Superintendent Alex Marrero met nearly 74% of his targets through the 2024-25 educational yr, a measure that the Denver Public Colleges board stated displays a change in coverage governance and monitoring “somewhat than a departure from progress or accountability,” based on his evaluation.
Marrero met a minimum of 85% of his targets through the earlier educational yr, based on his 2024 analysis.
The board unanimously permitted the superintendent’s analysis at a public assembly Thursday after a number of discussions that had been held behind closed doorways in govt periods. Board members didn’t communicate at size in regards to the analysis past praising Marrero.
“Your ardour actually is Denver Public Colleges,” board President Carrie Olson.
The seven-member college board prolonged Marrero’s contract by means of 2028 earlier this yr.
On the time, administrators stated they did so as a result of they needed DPS to have constant management as Okay-12 establishments face threats to federal funding, however neighborhood and political teams criticized the contract extension as a result of members hadn’t but carried out this yr’s analysis of Marrero’s management and since management of the college board may change after subsequent week’s election.
In extending Marrero’s contract, administrators additionally stripped Marrero’s skill to earn a bonus and made it tougher for future boards to fireside the superintendent with out trigger by requiring a supermajority, or 5 votes.
Marrero, who was employed in 2021, has led DPS by means of college closures due to declining enrollment, and because the district probably turned the primary within the nation to sue the Trump administration in an effort to stop immigration raids from occurring in faculties. DPS dropped the lawsuit after the federal authorities stated it hadn’t modified federal coverage round immigration enforcement on college property.
“(I’m) actually appreciative of all that you simply did to carry your groups collectively and work actually shut with us as a board to make sure that, at a time a extremely robust resolution needed to be made, that we had been on board,” board member Kimberlee Sia advised Marrero about his dealing with of faculty closures.
DPS additionally met expectations in sufficient educational efficiency areas — equivalent to take a look at scores and commencement charges — through the 2024-25 educational yr that the district obtained a “inexperienced,” or Accredited score from the Colorado Department of Education for the primary time in six years. Inexperienced is without doubt one of the high scores a district can obtain on the state’s academic framework.

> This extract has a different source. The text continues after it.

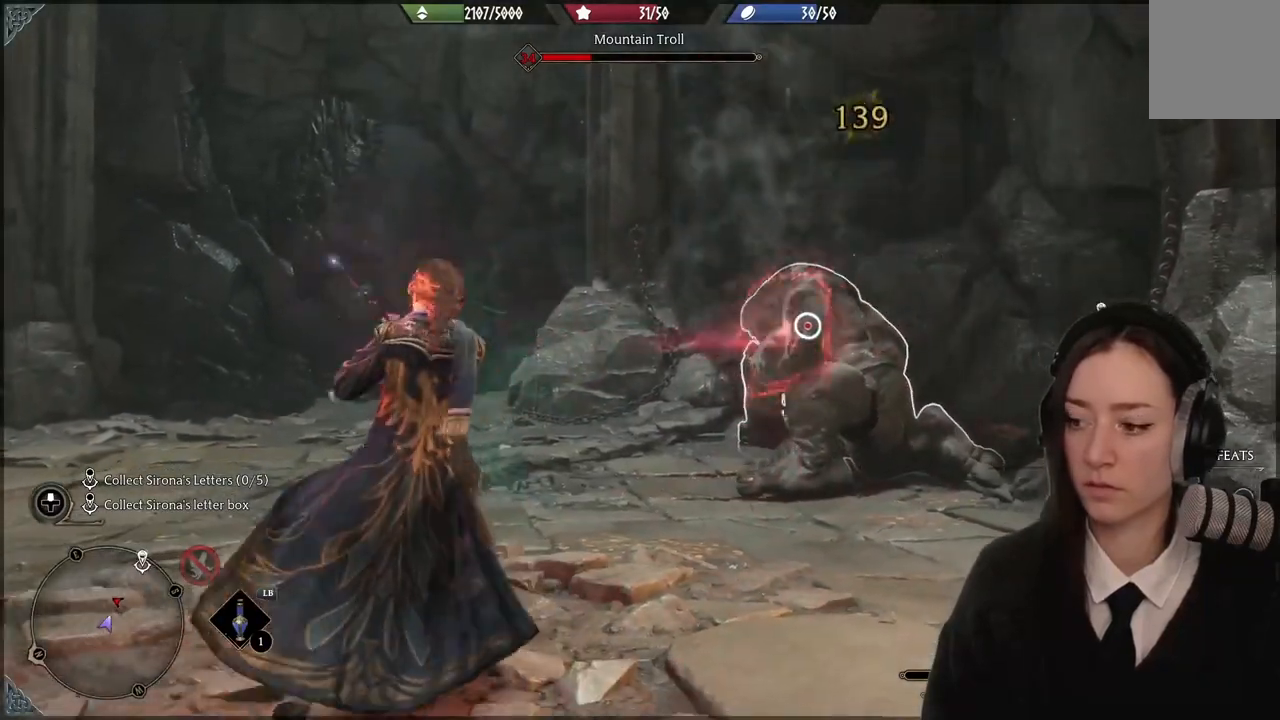
{"buttons": ["Y", "R2"], "left_stick": "up", "right_stick": "center", "events": [[66, "R2", "down"], [166, "R2", "up"], [300, "R2", "down"], [333, "right_stick", "center"], [433, "left_stick", "up"], [500, "Y", "down"]]}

DPS lately celebrated college students’ efficiency on final yr’s Colorado Measures of Academic Success, which noticed college students carry out the identical or higher in nearly each grade when in comparison with the 2023-24 educational yr.
The college board lauded Marrero for college students’ progress on the standardized exams, however famous that pupils’ efficiency in literacy failed to fulfill the district’s targets. “Persistent achievement gaps by race and particular inhabitants standing require continued focus, notably in early literacy and differentiated helps,” members wrote within the 22-page report.

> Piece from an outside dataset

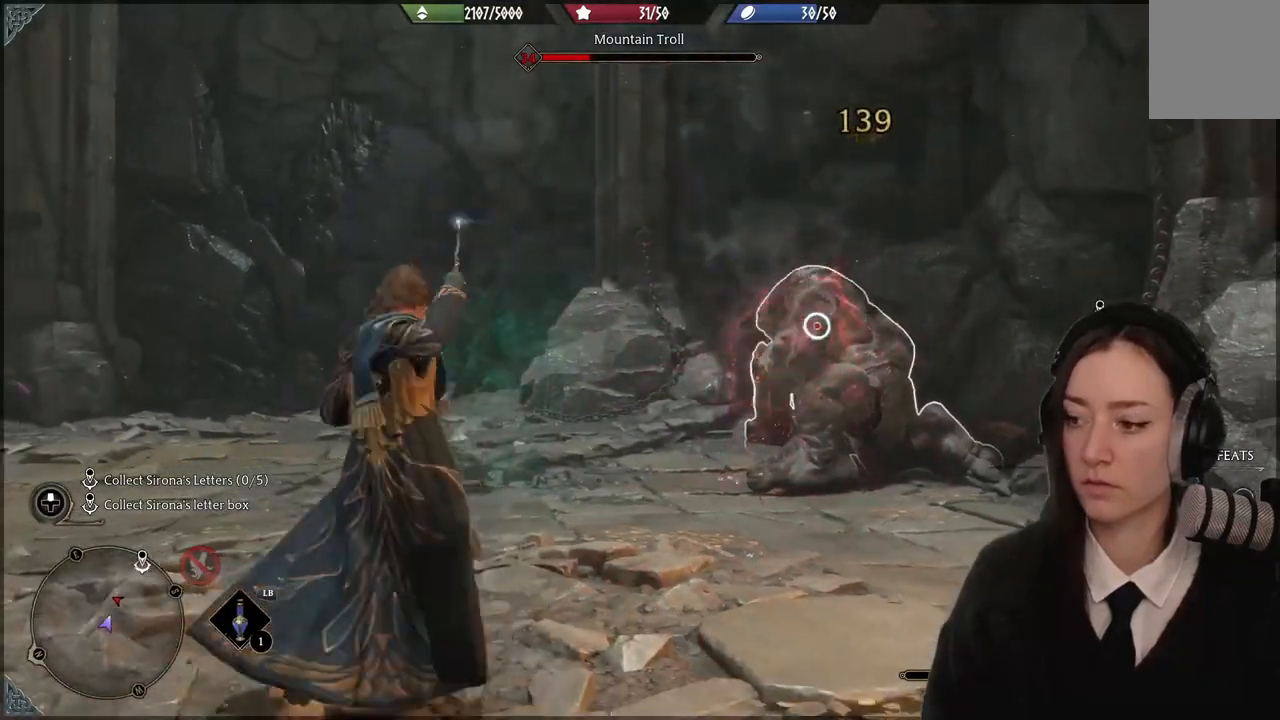
{"buttons": ["R2"], "left_stick": "center", "right_stick": "center", "events": [[33, "left_stick", "center"], [100, "Y", "up"]]}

Group teams and faculty board candidates have criticized Marrero, and the district extra broadly, for not doing sufficient to handle educational gaps that persist amongst college students of shade and their white friends. For instance, solely 14.4% of fourth-graders who took the Spanish language arts examination confirmed proficiency within the topic, based on the most recent knowledge from the schooling division.
“This previous yr was troublesome due to all the things that was introduced as much as us,” Marrero stated when requested by Sia about educational outcomes. “We’ve a chance upon us (to enhance educational outcomes).”